С Танечкой мы помирились. Папаша ей объяснил, что пошутил насчет учительства, а молодой следователь принял все за чистую монету. К слову, если поначалу воспринял дочку помощника прокурора как болтушку-толстушку, теперь отношение к девушке изменилось. Танечка мечтала отправиться в Санкт-Петербург и поступить на словесно-историческое отделение Бестужевских курсов. Я чуть не завопил – коллега, но вовремя прикусил язык. Хорошо, что девушка собиралась не на физико-математическое отделение этих же курсов.

Только дойдя до ворот, Елена сказала:

– Тетушка папеньке с маменькой в Белозерск письмо отправила.

Стало быть, есть шанс, что получу официальное разрешение на ухаживание. Ох, как все сложно-то!

В воскресенье занимался хозяйственными делами. Наталья Никифоровна решила, что пришло время вставлять зимние рамы. Целиком и полностью согласен – пора. Сентябрь, а такое ощущение, что поздняя осень.

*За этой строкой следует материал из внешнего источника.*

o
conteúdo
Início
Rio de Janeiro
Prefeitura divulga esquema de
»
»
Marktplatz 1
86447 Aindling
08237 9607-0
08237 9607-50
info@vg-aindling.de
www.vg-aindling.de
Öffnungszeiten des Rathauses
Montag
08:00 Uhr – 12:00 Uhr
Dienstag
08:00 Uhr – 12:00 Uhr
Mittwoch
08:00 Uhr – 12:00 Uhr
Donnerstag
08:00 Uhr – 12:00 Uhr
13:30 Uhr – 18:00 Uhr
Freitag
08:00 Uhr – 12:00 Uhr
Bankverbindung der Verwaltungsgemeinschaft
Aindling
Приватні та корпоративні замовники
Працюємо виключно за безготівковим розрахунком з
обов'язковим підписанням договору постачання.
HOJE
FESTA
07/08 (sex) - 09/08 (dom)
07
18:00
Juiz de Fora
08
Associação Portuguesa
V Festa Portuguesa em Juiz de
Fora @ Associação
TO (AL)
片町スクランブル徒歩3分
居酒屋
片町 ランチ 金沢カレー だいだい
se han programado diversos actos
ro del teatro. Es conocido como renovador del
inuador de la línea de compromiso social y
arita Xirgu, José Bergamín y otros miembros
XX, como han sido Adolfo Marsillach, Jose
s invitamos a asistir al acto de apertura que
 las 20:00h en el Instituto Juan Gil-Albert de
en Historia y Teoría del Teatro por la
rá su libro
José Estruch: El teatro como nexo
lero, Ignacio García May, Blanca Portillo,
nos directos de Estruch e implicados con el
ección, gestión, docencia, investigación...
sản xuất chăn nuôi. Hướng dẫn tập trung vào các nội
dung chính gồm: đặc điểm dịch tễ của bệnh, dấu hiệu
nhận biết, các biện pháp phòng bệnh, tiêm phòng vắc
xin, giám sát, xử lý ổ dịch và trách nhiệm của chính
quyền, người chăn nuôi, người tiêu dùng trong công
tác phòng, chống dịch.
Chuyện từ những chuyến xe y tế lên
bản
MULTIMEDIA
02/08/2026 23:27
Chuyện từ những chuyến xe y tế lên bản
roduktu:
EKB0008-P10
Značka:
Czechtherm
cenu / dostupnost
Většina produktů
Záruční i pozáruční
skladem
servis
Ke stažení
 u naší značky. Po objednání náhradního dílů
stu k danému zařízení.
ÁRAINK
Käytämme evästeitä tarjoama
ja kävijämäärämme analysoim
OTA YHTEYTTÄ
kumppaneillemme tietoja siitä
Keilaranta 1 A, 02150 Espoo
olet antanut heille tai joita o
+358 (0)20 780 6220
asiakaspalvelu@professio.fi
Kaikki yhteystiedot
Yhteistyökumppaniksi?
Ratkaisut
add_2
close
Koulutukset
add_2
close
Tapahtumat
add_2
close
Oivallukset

Хозяйка не слишком сопротивлялась, когда я предложил свою помощь – притащить вторые рамы с повети, где хранится всякая всячина: лавки, деревянные кровати, матрасы, свернутые в тюки. Так там и рам-то всего семь штук, на семь окон – три спереди, остальные по бокам.

В понедельник, прямо с утра, осознал, что заболел. Судя по ощущениям – ОРЗ. Насморк, температуру чувствую даже без градусника, голова побаливает. Встав, умылся, оделся. Впервые отказался от завтрака, чем привел в недоумение хозяйку.

– Иван Александрович, – с беспокойством сказала Наталья Никифоровна, прикладывая ладонь к моему лбу. – Да у тебя жар! – Не доверяя руке, привстала на цыпочки, прикоснулась губами. – Точно, жар у тебя. Лечь тебе нужно.

– Дойду до суда, доложу, что заболел, – решил я, с трудом натягивая шинель.

От удивления хозяйка забыла о нашей договоренности.

– Ваня, куда ты пойдешь? Я сбегаю, господина Лентовского предупрежу.

– Да ну, сам дойду, – возмутился я. – Не прислуга, чтобы тебя гонять.

Кое-как, но дошел до здания окружного суда. Войдя в вестибюль, кивнул служителю.

– Здравствуйте, Петр Прокофьевич, – и сказал: – Их бин кранк. Понимаете?

– Натюрлих, – бодро отозвался служитель, приведя меня в крайнее изумление. Потом ветеран посоветовал: – Шли бы вы домой, Иван Александрович, а в канцелярию я зайду, доложу.

– А так можно?

– Конечно, – отозвался служитель. – Обычно, если кто заболел, то либо домашних, либо прислугу с записочкой присылают, мне отдают.

Доковылял до квартиры, разделся и лег. Наталья Никифоровна суетилась, предлагая сбегать за доктором, но я отказался. Диагноз сам поставил: либо ОРЗ, либо грипп – инфлюэнца, по-здешнему. Придет доктор, что посоветует? Ни парацетамола, ни аспирина еще не изобрели. Про чай с малиной сам знаю.